En vérité, c’était une autre victoire qui la comblait ; une prouesse intime et secrète. Pas une seule fois, durant ces années de solitude, elle n’avait eu recours aux médicaments. Jamais elle n’avait avalé un anxiolytique ou le moindre antidépresseur.
Chaque matin elle s’observait dans son miroir et se rappelait cette performance. Le joyau de son palmarès. Un brevet personnel d’endurance qui lui prouvait qu’elle n’avait pas épuisé ses réserves de courage et de volonté.
La plupart des gens vivent dans l’espoir du meilleur.
Mathilde Wilcrau ne craignait plus le pire.
Bien sûr, au milieu de ce désert, il lui restait le travail. Ses consultations à l’hôpital Sainte-Anne, les séances à son cabinet privé. Le style dur et le style souple, comme on dit dans les arts martiaux, qu’elle avait également pratiqués. Les soins psychiatriques et l’écoute psychanalytique. Mais les deux pôles, à la longue, avaient fini par se confondre dans la même routine.

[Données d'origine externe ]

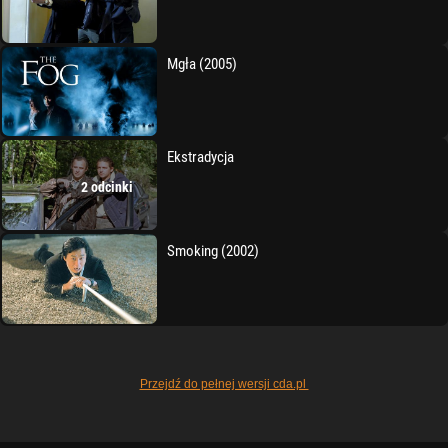
Mgła (2005)
Ekstradycja
2 odcinki
Smoking (2002)
Przejdź do pełnej wersji cda.pl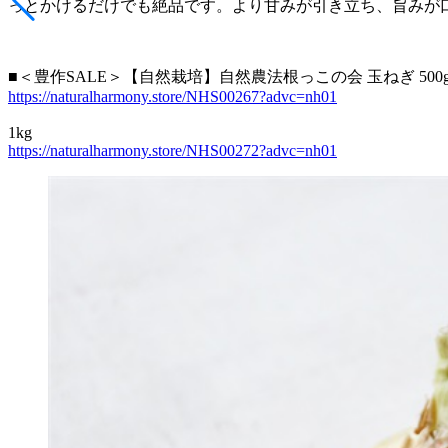
っとかけるだけでも絶品です。より甘みが引き立ち、旨みが
■＜豊作SALE＞【自然栽培】自然農法根っこの会 玉ねぎ 500
https://naturalharmony.store/NHS00267?advc=nh01
1kg
https://naturalharmony.store/NHS00272?advc=nh01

Son emploi du temps était maintenant ponctué de quelques rituels, stricts et nécessaires. Une fois par semaine, elle déjeunait avec ses enfants, qui ne parlaient plus que de réussite pour eux, et de défaite pour elle et leur père. Chaque week-end, elle visitait les antiquaires, entre deux séances d’entraînement. Et puis, le mardi soir, elle se rendait aux séminaires de la Société de Psychanalyse, où elle croisait encore quelques visages familiers. Des anciens amants, surtout, dont elle avait oublié parfois jusqu’au nom et qui lui avaient toujours paru fades. Mais peut-être était-ce elle qui avait perdu le goût de l’amour. Comme lorsqu’on se brûle la langue et qu’on ne discerne plus la saveur des aliments...
Elle lança un coup d’œil à son horloge ; plus que cinq minutes avant la fin de la séance. L’homme parlait toujours. Elle s’agita dans son fauteuil. Son corps fourmillait déjà des sensations à venir : la sécheresse de sa gorge, quand elle prononcerait les mots de conclusion après le long silence ; la douceur de son stylo-plume sur l’agenda, quand elle noterait le prochain rendez-vous ; le bruissement du cuir quand elle se lèverait...
Un peu plus tard, dans le vestibule, le patient se retourna et demanda, d’une voix angoissée :
— Je n’ai pas été trop loin, docteur ?
Mathilde nia d’un sourire et ouvrit la porte. Qu’avait-il donc pu lâcher de si important aujourd’hui ? Ce n’était pas grave : il se surpasserait la prochaine fois. Elle sortit sur le palier et actionna le commutateur.
Elle poussa un cri quand elle la découvrit.
La femme se tenait blottie contre le mur, serrée dans un kimono noir. Mathilde la reconnut aussitôt : Anna quelque chose. Celle qui avait besoin d’une bonne paire de lunettes. Elle tremblait des pieds à la tête, livide. Qu’est-ce que c’était que ce délire ?
Mathilde poussa l’homme dans l’escalier et se retourna avec colère vers la petite brune. Jamais elle ne tolérerait qu’un de ses patients survienne comme ça, sans prévenir, sans rendez-vous. Un bon psy devait toujours faire le ménage devant sa porte.
Elle s’apprêtait à lui passer un savon quand la femme la prit de vitesse, braquant sous son nez un scanner facial :
— Ils ont effacé ma mémoire. Ils ont effacé mon visage.
28
Psychose paranoïaque.
Le diagnostic était clair. Anna Heymes prétendait avoir été manipulée par son époux et par Eric Ackermann, ainsi que par d’autres hommes, appartenant aux forces de police françaises. Elle aurait subi, à son insu, un lavage de cerveau qui la privait d’une partie de sa mémoire. On aurait modifié son visage grâce à la chirurgie esthétique. Elle ne savait pas pourquoi ni comment, mais elle avait été la victime d’un complot, d’une expérience, qui avait mutilé sa personnalité.